We are honoured to have been chosen and feel that we have the experience and attributes necessary to carry out the task. Imperial College and Chelsea and Westminster Healthcare have a strong history of being at the forefront of clinical trials in this area.

AIDS now kills more people worldwide than any other infectious disease. More than 36.1 million people are living with HIV. Nearly all will die from AIDS-related complications within the next two decades. An estimated 5.3 million people were newly infected with HIV in 2000 (including almost 600,000 children).

We hope our efforts will hasten the day when millions of young people in all parts of the world no longer have to face the inevitability of living and dying with HIV," said Professor Gotch.
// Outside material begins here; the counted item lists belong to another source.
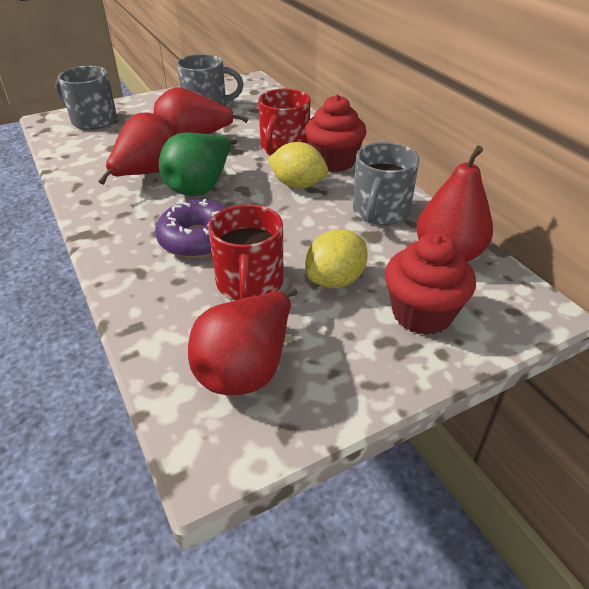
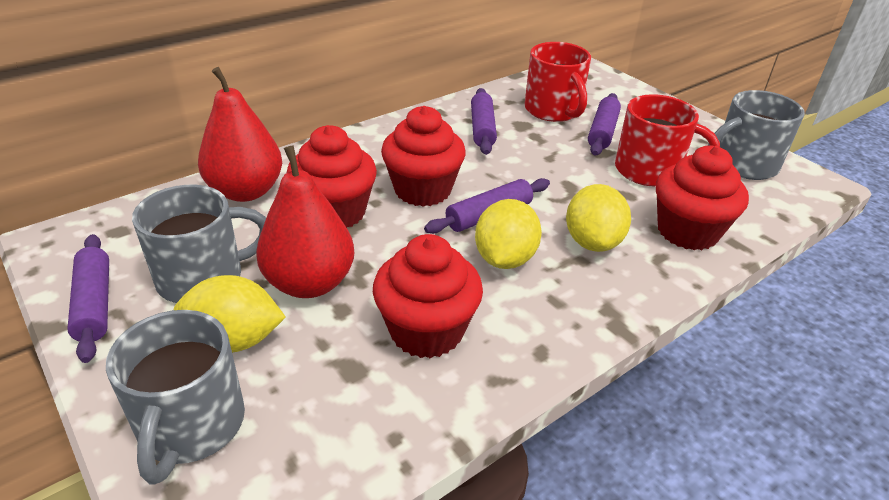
green pear: [159,132,237,196] = 1 -> none = 0
purple donut: [155,199,227,258] = 1 -> none = 0
purple rolling pin: none = 0 -> [67,234,109,363] [424,178,550,234] [471,88,497,155] [588,93,621,156] = 4
red cupcake: [305,94,367,172] [385,233,476,335] = 2 -> [287,125,377,228] [373,234,483,358] [381,106,466,207] [656,145,749,250] = 4
red pear: [98,113,177,185] [154,87,248,134] [188,288,297,395] [416,146,493,262] = 4 -> [198,67,282,202] [256,145,355,298] = 2
yellow lemon: [268,142,328,189] [305,230,368,288] = 2 -> [174,275,286,353] [475,199,542,269] [566,184,631,252] = 3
For more information please contact: Sarah McKellar at Chelsea and Westminster Hospital Press Office on 020 7761 1787 or Tom Miller at Imperial College Press Office on 020 7594 6704.

Notes to Editors:

1. Professor Gotchs expertise is in cellular immunology with the emphasis on investigations into the mechanisms and importance of T cell activity in disease. Professor Gotch is renowned for her research into vaccines for HIV/AIDS. She was instrumental in setting up a research laboratory in the Uganda Virus Research Institute, Entebbe, Uganda and will be responsible for supervising the Immunology Core Laboratory at Chelsea and Westminster Hospital.

2. Imperial College of Science, Technology and Medicine is the largest applied science, technology and medicine university institution in the UK. It is consistently rated in the top three UK university institutions for research quality, with one of the largest annual turnovers (UKP339 million in 1999-2000) and research incomes (UKP176 million in 1999-2000). Web site:

3. The laboratories at St Stephens Centre, which are being leased to IAVI, are part of £3.6m redevelopment scheme at Chelsea and Westminster Hospital to develop HIV services and clinical research. This includes the refurbishment of the renowned Kobler Clinic and the construction of a new Clinical Research Centre which will open in the new year.